Puis, le destin fait en sorte qu’une amie d’enfance qui apprend sa situation prend contact avec lui. M. Therrien ne se doute pas alors qu’il retrouvera l’amour grâce à cette femme. «On s’est revu Josée et moi, puis ça a fonctionné immédiatement. Nous sommes deux personnes foncièrement positives et ma condition ne l’a pas repoussé, au contraire, elle m’a toujours dit qu’elle admirait ma force intérieure.» Cette force, le quadragénaire la tient responsable de sa guérison qui dépasse les attentes médicales. «Je ne me suis jamais laissé intimider par les présages parfois alarmants des médecins et j’ai décidé d’être mon propre médecin ; de faire ma réadaptation à ma façon !». Et cela semble lui réussir.

De retour dans le secteur depuis cinq ans, à Saint-Georges-de-Champlain, Yves Therrien ne chôme pas. Même si il est en retraite médicale au gouvernement, il s’est impliqué auprès de l’organisme communautaire Handicaps Soleil pendant quatre ans, dont deux à titre de président du conseil d’administration. Il a aussi eu comme mandat de rassembler, représenter et soutenir le plus grand nombre de personnes usagers du transport adapté et collectif du Québec à l’Alliance des regroupements du transport adapté du Québec.
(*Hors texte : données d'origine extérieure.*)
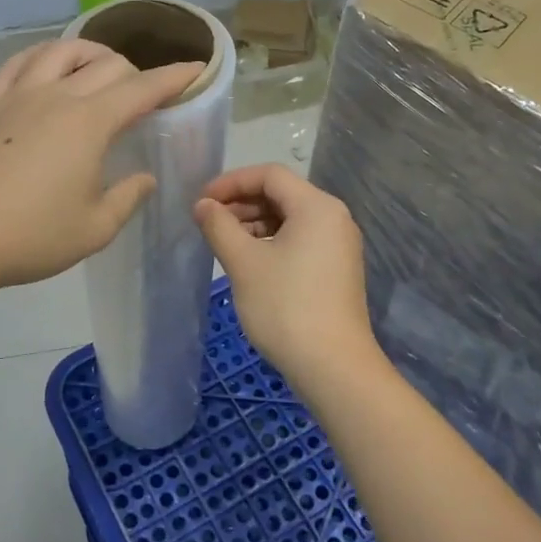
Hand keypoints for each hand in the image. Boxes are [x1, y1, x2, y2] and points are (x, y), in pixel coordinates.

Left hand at [0, 40, 202, 295]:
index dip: (174, 77)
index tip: (196, 68)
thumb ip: (127, 198)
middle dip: (135, 71)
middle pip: (105, 64)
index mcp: (90, 123)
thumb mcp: (95, 229)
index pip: (142, 89)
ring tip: (97, 68)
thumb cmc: (31, 237)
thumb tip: (143, 177)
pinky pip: (18, 63)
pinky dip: (41, 57)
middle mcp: (56, 96)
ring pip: (60, 51)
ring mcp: (17, 95)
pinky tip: (44, 67)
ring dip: (89, 53)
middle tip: (143, 93)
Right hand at [193, 164, 377, 393]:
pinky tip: (248, 260)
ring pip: (289, 218)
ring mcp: (338, 245)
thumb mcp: (243, 263)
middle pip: (281, 194)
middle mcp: (333, 218)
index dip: (231, 182)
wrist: (333, 366)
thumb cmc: (285, 306)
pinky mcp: (336, 269)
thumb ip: (219, 226)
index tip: (202, 201)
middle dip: (241, 202)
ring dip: (254, 223)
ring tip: (223, 241)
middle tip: (207, 221)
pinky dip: (271, 241)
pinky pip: (300, 240)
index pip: (269, 175)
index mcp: (316, 206)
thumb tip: (203, 205)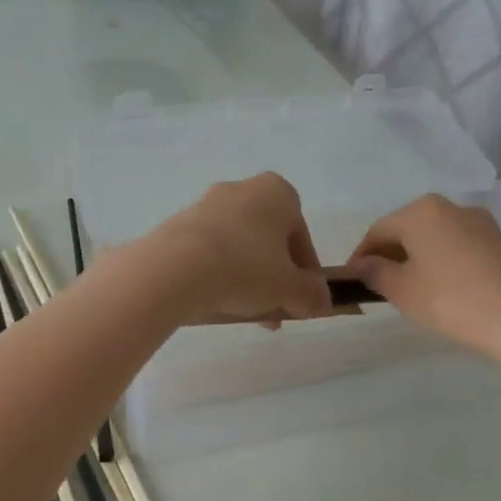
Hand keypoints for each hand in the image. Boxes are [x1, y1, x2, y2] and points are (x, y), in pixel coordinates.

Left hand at [140, 173, 333, 325]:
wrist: (176, 268)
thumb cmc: (246, 268)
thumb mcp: (289, 288)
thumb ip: (312, 294)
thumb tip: (325, 301)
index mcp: (277, 192)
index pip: (301, 234)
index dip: (305, 270)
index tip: (302, 298)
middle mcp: (242, 189)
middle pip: (267, 239)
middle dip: (273, 276)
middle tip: (273, 309)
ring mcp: (205, 204)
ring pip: (237, 245)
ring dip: (245, 277)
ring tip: (243, 311)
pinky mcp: (177, 224)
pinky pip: (208, 250)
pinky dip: (216, 273)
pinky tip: (215, 301)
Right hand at [349, 195, 500, 359]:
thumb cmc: (450, 300)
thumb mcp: (401, 290)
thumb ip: (374, 272)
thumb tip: (362, 264)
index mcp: (421, 211)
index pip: (378, 230)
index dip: (361, 256)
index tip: (352, 280)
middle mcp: (451, 207)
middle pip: (408, 229)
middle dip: (390, 255)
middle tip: (378, 286)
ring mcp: (481, 222)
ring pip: (435, 237)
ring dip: (417, 258)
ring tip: (410, 290)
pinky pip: (458, 247)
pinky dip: (442, 262)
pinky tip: (443, 289)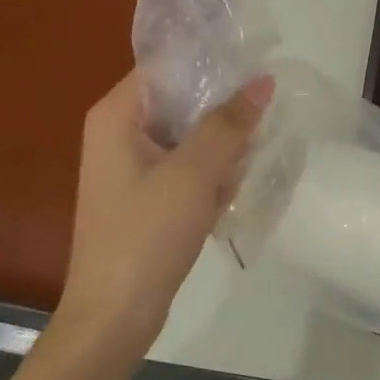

«Je me suis impliqué à travers le bénévolat, car je veux profiter de mes connaissances dans le domaine des infrastructures et celle que j’ai en tant que handicapé pour faire une différence. Mon but premier est de redonner espoir aux gens par des petits gestes ou des paroles. Je continue aussi à aller au camping. à sortir dans les magasins ou à aller voir jouer les Cataractes», indique-t-il. Pour Yves Therrien, la vie continue.

Sourire et apprécier chaque instant

À voir les étoiles dans les yeux de l’homme lorsqu’il parle des projets qu’il désire entreprendre, on ne peut qu’admettre que sa condition n’est pas ce qui l’arrêtera de foncer. Yves Therrien parle avec enthousiasme d’écrire un livre ou de s’impliquer dans des postes décisionnels à l’échelle provinciale.  «J’ai conservé mes valeurs et je sais que j’ai toujours ma raison d’être. C’est le principal. Je n’ai que 44 ans, il me reste encore beaucoup à réaliser. Quand on passe par où je suis passé, on se rend compte qu’il faut apprécier chaque instant de la vie au maximum, car on ne sait jamais quand tout peut se terminer», conclut-il. Parole d’un homme qui s’entête à voir le positif dans l’adversité.